Last Friday, European and US indices posted a noticeable rise whereas Russia’s equity keeps falling alongside oil prices.
In Europe, the British FTSE 100 grew 0.95 percent up to 6,742.84 points, the French CAC 40 hiked up by 2.21 percent reaching 4,419.48 points, and the German DAX advanced 2.39 percent finishing the trading session at 10,087.12 points.
In the USA, the Dow Jones Industrial Average gained 0.33 percent up to 17,985.79 points, the Standard & Poor's 500 grew 0.17 percent up to 2,075.37 points, and the NASDAQ Composite added 0.24 percent ending up at 4,780.76 points.
Last Thursday, ECB President Mario Draghi didn’t give any specific dates for the revised economic stimulus plan, which led to a drop in equity rates.

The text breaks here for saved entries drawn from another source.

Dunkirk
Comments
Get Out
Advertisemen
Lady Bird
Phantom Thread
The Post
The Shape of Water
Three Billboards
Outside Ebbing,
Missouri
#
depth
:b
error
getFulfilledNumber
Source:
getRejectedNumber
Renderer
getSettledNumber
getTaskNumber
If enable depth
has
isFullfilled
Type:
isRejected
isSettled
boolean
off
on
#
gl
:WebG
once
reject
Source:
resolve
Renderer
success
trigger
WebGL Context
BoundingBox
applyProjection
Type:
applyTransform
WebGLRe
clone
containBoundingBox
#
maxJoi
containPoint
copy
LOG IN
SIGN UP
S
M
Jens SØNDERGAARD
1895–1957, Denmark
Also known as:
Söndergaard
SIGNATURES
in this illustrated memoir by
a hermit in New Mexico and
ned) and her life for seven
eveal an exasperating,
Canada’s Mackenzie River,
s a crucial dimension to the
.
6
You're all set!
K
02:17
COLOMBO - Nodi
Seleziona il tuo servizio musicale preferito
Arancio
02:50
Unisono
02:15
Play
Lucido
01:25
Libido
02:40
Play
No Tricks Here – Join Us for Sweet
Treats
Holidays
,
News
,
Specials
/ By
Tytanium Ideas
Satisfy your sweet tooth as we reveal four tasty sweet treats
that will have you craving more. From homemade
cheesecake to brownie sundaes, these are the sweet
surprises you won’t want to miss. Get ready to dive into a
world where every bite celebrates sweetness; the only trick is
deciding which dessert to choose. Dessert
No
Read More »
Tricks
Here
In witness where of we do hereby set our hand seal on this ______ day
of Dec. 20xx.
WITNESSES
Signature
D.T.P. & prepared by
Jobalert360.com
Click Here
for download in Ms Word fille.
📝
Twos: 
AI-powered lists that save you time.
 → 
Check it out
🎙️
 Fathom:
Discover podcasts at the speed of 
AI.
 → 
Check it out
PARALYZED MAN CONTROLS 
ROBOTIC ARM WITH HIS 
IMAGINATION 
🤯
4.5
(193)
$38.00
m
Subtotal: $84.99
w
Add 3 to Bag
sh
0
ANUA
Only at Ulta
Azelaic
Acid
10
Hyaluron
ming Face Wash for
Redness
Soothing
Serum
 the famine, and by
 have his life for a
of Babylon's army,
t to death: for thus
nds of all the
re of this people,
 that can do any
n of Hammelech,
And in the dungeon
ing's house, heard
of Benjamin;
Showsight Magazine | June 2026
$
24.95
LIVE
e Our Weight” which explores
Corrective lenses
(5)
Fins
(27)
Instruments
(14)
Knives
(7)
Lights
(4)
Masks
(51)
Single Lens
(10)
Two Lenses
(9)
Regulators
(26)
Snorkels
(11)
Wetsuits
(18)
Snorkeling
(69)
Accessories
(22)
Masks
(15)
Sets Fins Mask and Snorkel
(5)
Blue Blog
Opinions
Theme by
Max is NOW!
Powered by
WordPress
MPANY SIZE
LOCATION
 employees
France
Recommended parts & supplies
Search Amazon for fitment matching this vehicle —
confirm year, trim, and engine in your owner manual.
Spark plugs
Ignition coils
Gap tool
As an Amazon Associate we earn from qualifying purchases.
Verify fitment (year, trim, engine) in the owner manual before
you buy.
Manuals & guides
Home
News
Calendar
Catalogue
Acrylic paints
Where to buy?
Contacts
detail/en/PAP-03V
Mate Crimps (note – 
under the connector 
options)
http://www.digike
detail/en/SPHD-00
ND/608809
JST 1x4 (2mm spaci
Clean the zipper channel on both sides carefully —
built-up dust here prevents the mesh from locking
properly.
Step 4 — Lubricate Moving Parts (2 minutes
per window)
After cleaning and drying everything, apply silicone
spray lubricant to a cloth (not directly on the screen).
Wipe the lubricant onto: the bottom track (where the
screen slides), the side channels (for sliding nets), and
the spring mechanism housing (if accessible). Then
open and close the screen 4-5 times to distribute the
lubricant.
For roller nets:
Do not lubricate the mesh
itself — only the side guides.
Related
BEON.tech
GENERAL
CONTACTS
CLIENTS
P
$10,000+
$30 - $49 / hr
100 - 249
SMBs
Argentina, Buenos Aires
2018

However, on Friday, ECB sources reported that the Central Bank was ready to consider introducing quantitative easing already in January 2015.
Besides this, investors reacted positively to the US non-farm job figures. In November, the number of jobs increased by 321,000, which is the highest since January 2012.
With that, the NYMEX price of WTI oil futures for January went down by $0.97 making $65.84 a barrel. On London’s ICE, January Brent oil futures dropped by $0.57 and finished trading at $69.07 a barrel.
Russian indices also slumped following oil prices. The MICEX index plunged by 3.34 percent down to 1,529.20 points, and the RTS index fell 1.08 percent down to 908.75 points.
On the Forex market, EUR/USD is going down to around 1.22, which is the bottom line of the weekly triangle the pair has been forming since 2008.